##### SUPPLIED MATERIAL

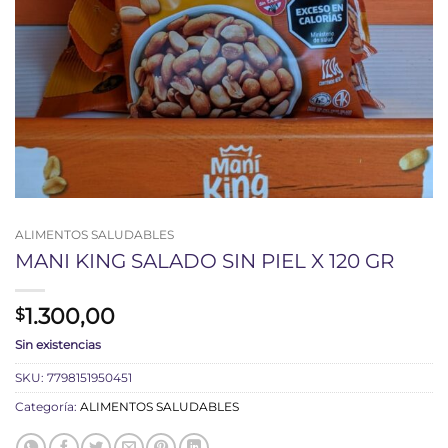
ALIMENTOS SALUDABLES
MANI KING SALADO SIN PIEL X 120 GR
1.300,00
$
Sin existencias
SKU:
7798151950451
Categoría:
ALIMENTOS SALUDABLES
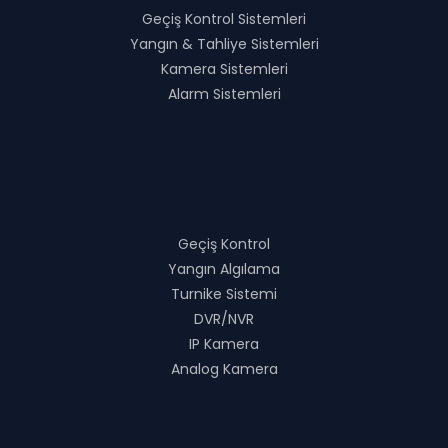
Geçiş Kontrol Sistemleri
Yangın & Tahliye Sistemleri
Kamera Sistemleri
Alarm Sistemleri
Ürünlerimiz
Geçiş Kontrol
Yangın Algılama
Turnike Sistemi
DVR/NVR
IP Kamera
Analog Kamera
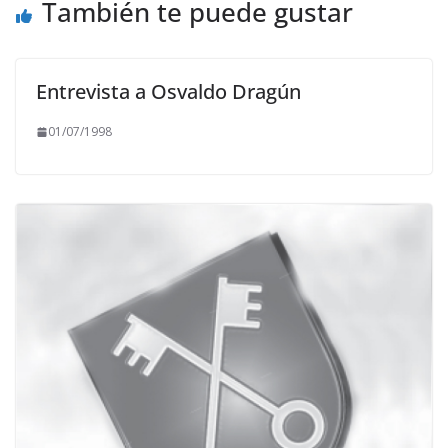
También te puede gustar
Entrevista a Osvaldo Dragún
01/07/1998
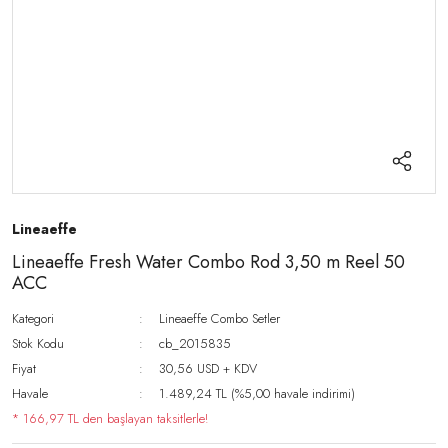
Lineaeffe
Lineaeffe Fresh Water Combo Rod 3,50 m Reel 50
ACC
Kategori
Lineaeffe Combo Setler
Stok Kodu
cb_2015835
Fiyat
30,56 USD + KDV
Havale
1.489,24 TL (%5,00 havale indirimi)
* 166,97 TL den başlayan taksitlerle!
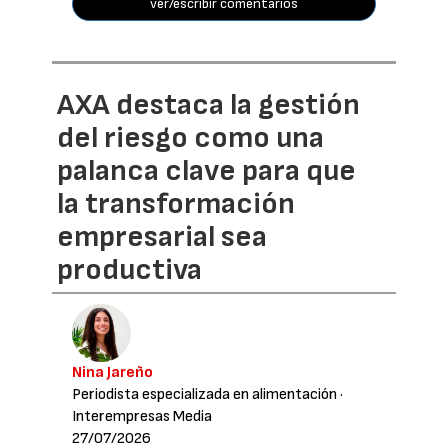
ver/escribir comentarios
AXA destaca la gestión
del riesgo como una
palanca clave para que
la transformación
empresarial sea
productiva
Nina Jareño
Periodista especializada en alimentación
·
Interempresas Media
27/07/2026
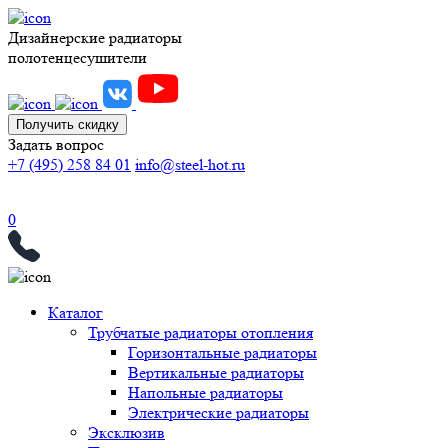
Дизайнерские радиаторы
полотенцесушители
Получить скидку
Задать вопрос
+7 (495) 258 84 01
info@steel-hot.ru
0
Каталог
Трубчатые радиаторы отопления
Горизонтальные радиаторы
Вертикальные радиаторы
Напольные радиаторы
Электрические радиаторы
Эксклюзив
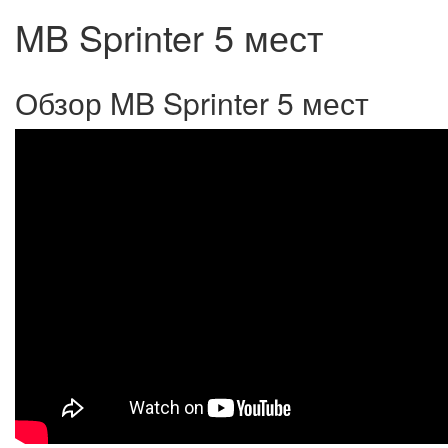
MB Sprinter 5 мест
Обзор MB Sprinter 5 мест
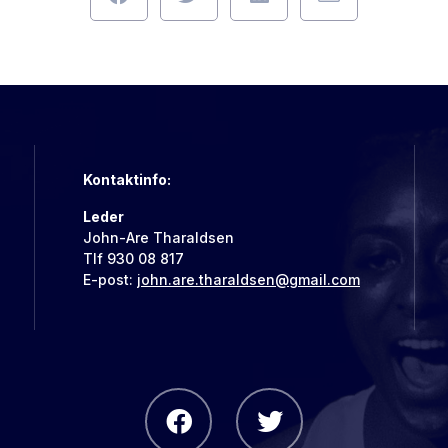
Kontaktinfo:
Leder
John-Are Tharaldsen
Tlf 930 08 817
E-post:
john.are.tharaldsen@gmail.com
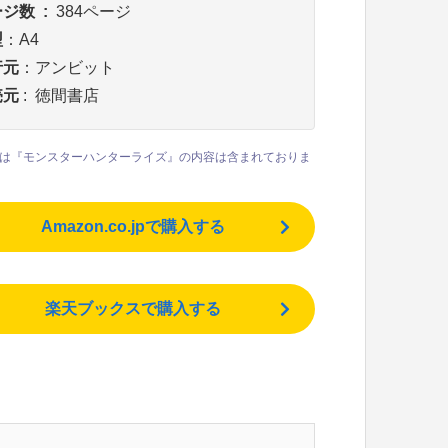
ページ数 ‏ : ‎
384ページ
型
：A4
行元
：アンビット
:
‎
徳間書店
は『モンスターハンターライズ』の内容は含まれておりま
Amazon.co.jpで購入する
楽天ブックスで購入する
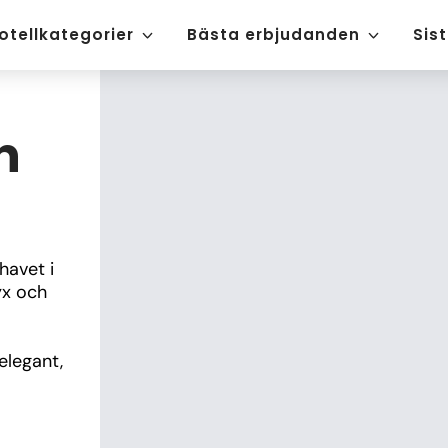
otellkategorier
Bästa erbjudanden
Sis
n
avet i 
x och 
legant, 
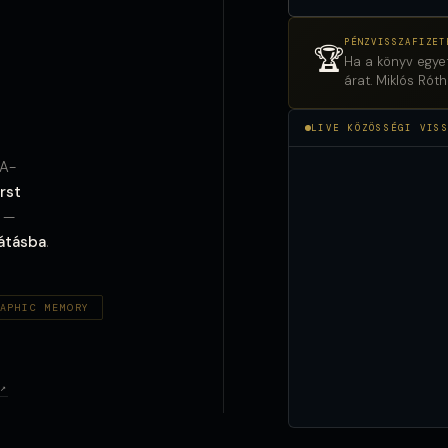
PÉNZVISSZAFIZET
🏆
Ha a könyv egye
árat. Miklós Rót
LIVE KÖZÖSSÉGI VIS
AA-
irst
 —
látásba
.
APHIC MEMORY
↗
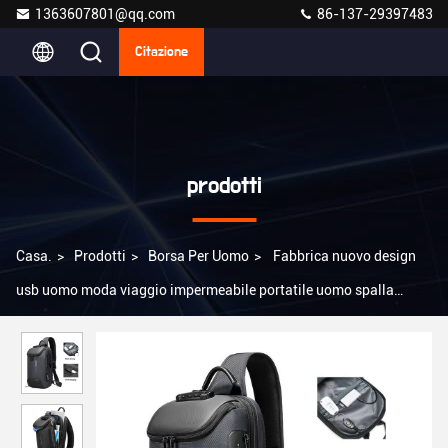
1363607801@qq.com
86-137-29397483
Citazione
prodotti
Casa.
>
Prodotti
>
Borsa Per Uomo
>
Fabbrica nuovo design
usb uomo moda viaggio impermeabile portatile uomo spalla
crossbody borsa a sling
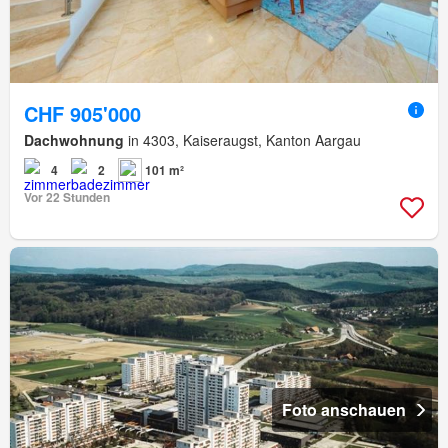
CHF 905'000
Dachwohnung
in 4303, Kaiseraugst, Kanton Aargau
4
2
101 m²
Vor 22 Stunden
Foto anschauen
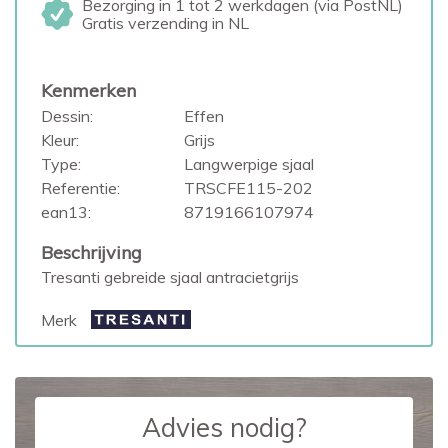
Bezorging in 1 tot 2 werkdagen (via PostNL)
Gratis verzending in NL
Kenmerken
Dessin:
Effen
Kleur:
Grijs
Type:
Langwerpige sjaal
Referentie:
TRSCFE115-202
ean13:
8719166107974
Beschrijving
Tresanti gebreide sjaal antracietgrijs
Merk
Advies nodig?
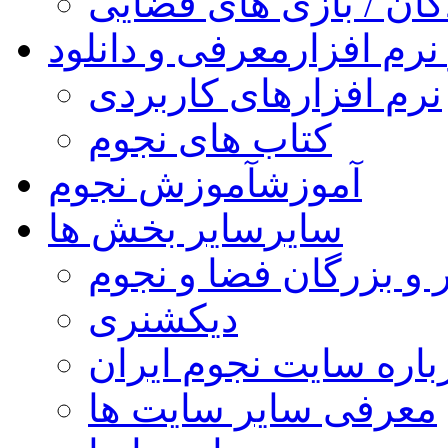
کان / بازی های فضایی
نرم افزار
معرفی و دانلود
نرم افزارهای کاربردی
کتاب های نجوم
آموزش
آموزش نجوم
سایر
سایر بخش ها
 و بزرگان فضا و نجوم
دیکشنری
باره سایت نجوم ایران
معرفی سایر سایت ها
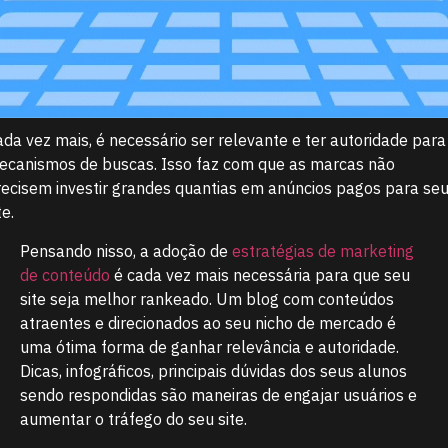
ada vez mais, é necessário ser relevante e ter autoridade para
ecanismos de buscas. Isso faz com que as marcas não
recisem investir grandes quantias em anúncios pagos para se
te.
Pensando nisso, a adoção de
estratégias de marketing
de conteúdo
é cada vez mais necessária para que seu
site seja melhor rankeado. Um blog com conteúdos
atraentes e direcionados ao seu nicho de mercado é
uma ótima forma de ganhar relevância e autoridade.
Dicas, infográficos, principais dúvidas dos seus alunos
sendo respondidas são maneiras de engajar usuários e
aumentar o tráfego do seu site.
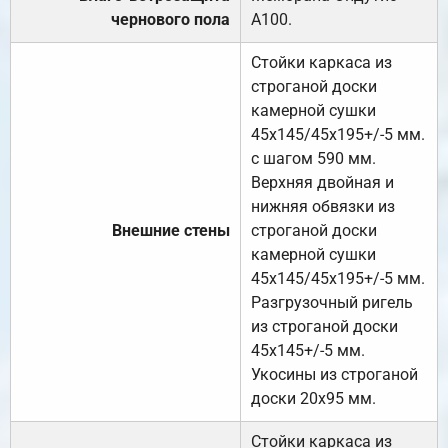
чернового пола
А100.
Стойки каркаса из
строганой доски
камерной сушки
45х145/45х195+/-5 мм.
с шагом 590 мм.
Верхняя двойная и
нижняя обвязки из
Внешние стены
строганой доски
камерной сушки
45х145/45х195+/-5 мм.
Разгрузочный ригель
из строганой доски
45х145+/-5 мм.
Укосины из строганой
доски 20х95 мм.
Стойки каркаса из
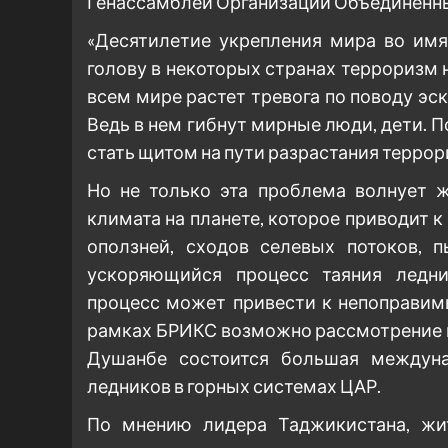
Генассамблеи Организации Объединенн
«Десятилетие укрепления мира во имя
голову в некоторых странах терроризм н
всем мире растет тревога по поводу эс
Ведь в нем гибнут мирные люди, дети.
стать щитом на пути разрастания террор
Но не только эта проблема волнует ж
климата на планете, которое приводит к
оползней, сходов селевых потоков, 
ускоряющийся процесс таяния ледн
процесс может привести к непоправим
рамках БРИКС возможно рассмотрение и 
Душанбе состоится большая междуна
ледников в горных системах ЦАР.
По мнению лидера Таджикистана, жит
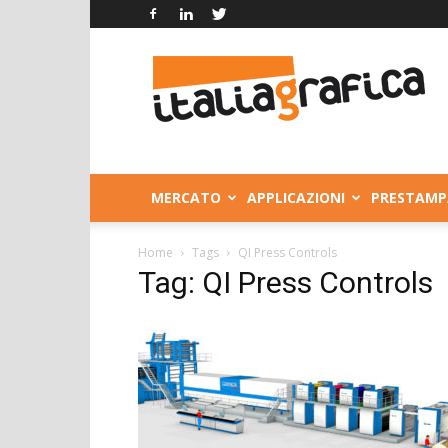
Italia
Grafica
MERCATO
APPLICAZIONI
PRESTAMP
Home
Tags
QI Press Controls
Tag: QI Press Controls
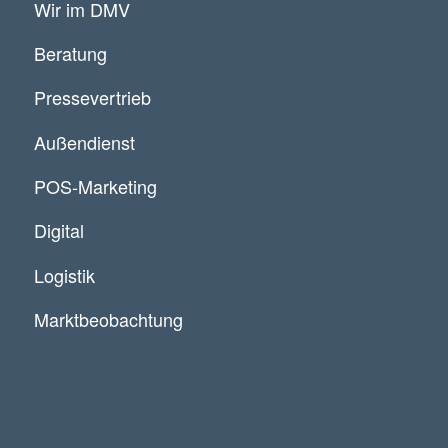
Wir im DMV
Beratung
Pressevertrieb
Außendienst
POS-Marketing
Digital
Logistik
Marktbeobachtung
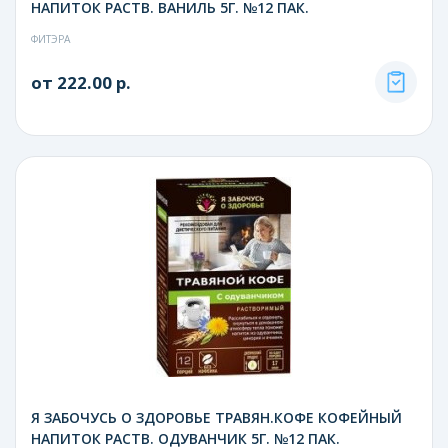
НАПИТОК РАСТВ. ВАНИЛЬ 5Г. №12 ПАК.
ФИТЭРА
от 222.00 р.
Я ЗАБОЧУСЬ О ЗДОРОВЬЕ ТРАВЯН.КОФЕ КОФЕЙНЫЙ
НАПИТОК РАСТВ. ОДУВАНЧИК 5Г. №12 ПАК.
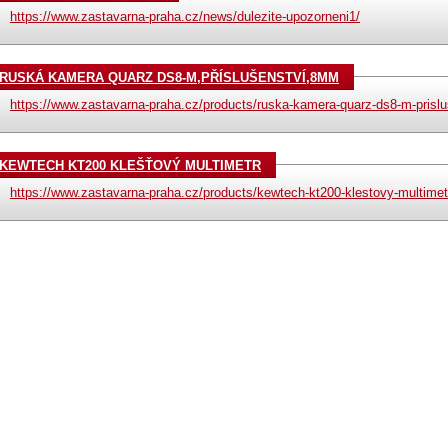
https://www.zastavarna-praha.cz/news/dulezite-upozorneni1/
RUSKÁ KAMERA QUARZ DS8-M,PŘÍSLUŠENSTVÍ,8MM
https://www.zastavarna-praha.cz/products/ruska-kamera-quarz-ds8-m-prisl
KEWTECH KT200 KLEŠŤOVÝ MULTIMETR
https://www.zastavarna-praha.cz/products/kewtech-kt200-klestovy-multimet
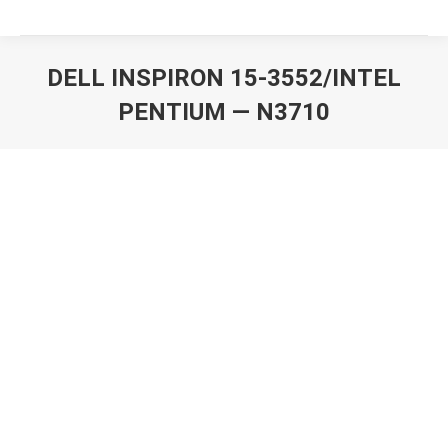
DELL INSPIRON 15-3552/INTEL
PENTIUM — N3710
Вы здесь:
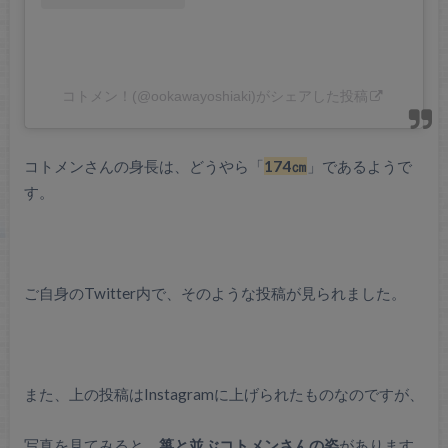
コトメン！(@ookawayoshiaki)がシェアした投稿
コトメンさんの身長は、どうやら「
174㎝
」であるようで
す。
ご自身のTwitter内で、そのような投稿が見られました。
また、上の投稿はInstagramに上げられたものなのですが、
写真を見てみると、
箏と並ぶコトメンさんの姿
があります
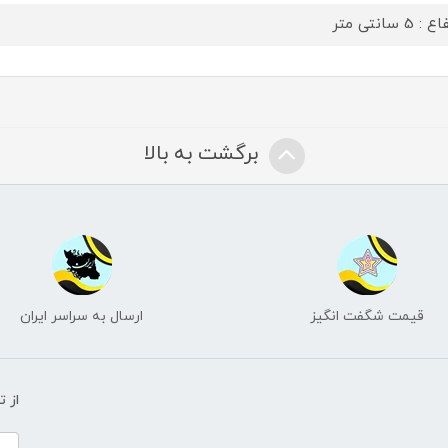
: 5 سانتی متر
برگشت به بالا
قیمت شگفت انگیز
ارسال به سراسر ایران
از 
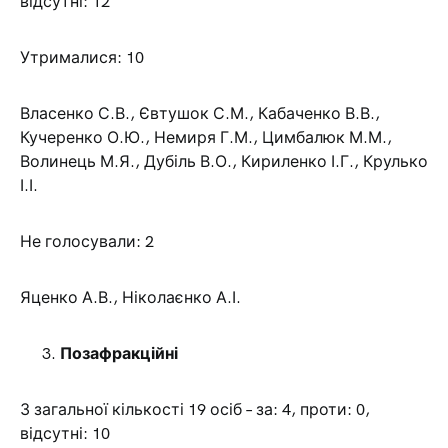
відсутні: 12
Утрималися: 10
Власенко С.В., Євтушок С.М., Кабаченко В.В.,
Кучеренко О.Ю., Немиря Г.М., Цимбалюк М.М.,
Волинець М.Я., Дубіль В.О., Кириленко І.Г., Крулько
І.І.
Не голосували: 2
Яценко А.В., Ніколаєнко А.І.
Позафракційні
З загальної кількості 19 осіб – за: 4, проти: 0,
відсутні: 10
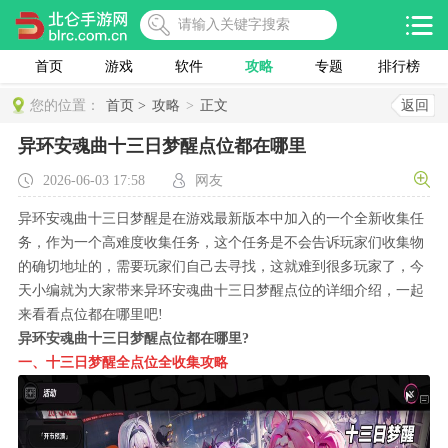
首页
游戏
软件
攻略
专题
排行榜
您的位置：
首页 >
攻略
>
正文
返回
异环安魂曲十三日梦醒点位都在哪里
2026-06-03 17:58
网友
异环安魂曲十三日梦醒是在游戏最新版本中加入的一个全新收集任
务，作为一个高难度收集任务，这个任务是不会告诉玩家们收集物
的确切地址的，需要玩家们自己去寻找，这就难到很多玩家了，今
天小编就为大家带来异环安魂曲十三日梦醒点位的详细介绍，一起
来看看点位都在哪里吧!
异环安魂曲十三日梦醒点位都在哪里?
一、十三日梦醒全点位全收集攻略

##########

ABOUT THIS EXERCISE ▸
Would you reproduce the lines from the one with "Кучеренко О.Ю., Немиря" through the final line of the data above, exactly and only those, without any pictures?

SOLUTION TO THE PROBLEM ▸
Кучеренко О.Ю., Немиря Г.М., Цимбалюк М.М.,
Волинець М.Я., Дубіль В.О., Кириленко І.Г., Крулько
І.І.
Не голосували: 2
Яценко А.В., Ніколаєнко А.І.
Позафракційні
З загальної кількості 19 осіб – за: 4, проти: 0,
відсутні: 10
首页
游戏
软件
攻略
专题
排行榜
您的位置：
首页 >
攻略
>
正文
返回
异环安魂曲十三日梦醒点位都在哪里
2026-06-03 17:58
网友
异环安魂曲十三日梦醒是在游戏最新版本中加入的一个全新收集任
务，作为一个高难度收集任务，这个任务是不会告诉玩家们收集物
的确切地址的，需要玩家们自己去寻找，这就难到很多玩家了，今
天小编就为大家带来异环安魂曲十三日梦醒点位的详细介绍，一起
来看看点位都在哪里吧!
异环安魂曲十三日梦醒点位都在哪里?
一、十三日梦醒全点位全收集攻略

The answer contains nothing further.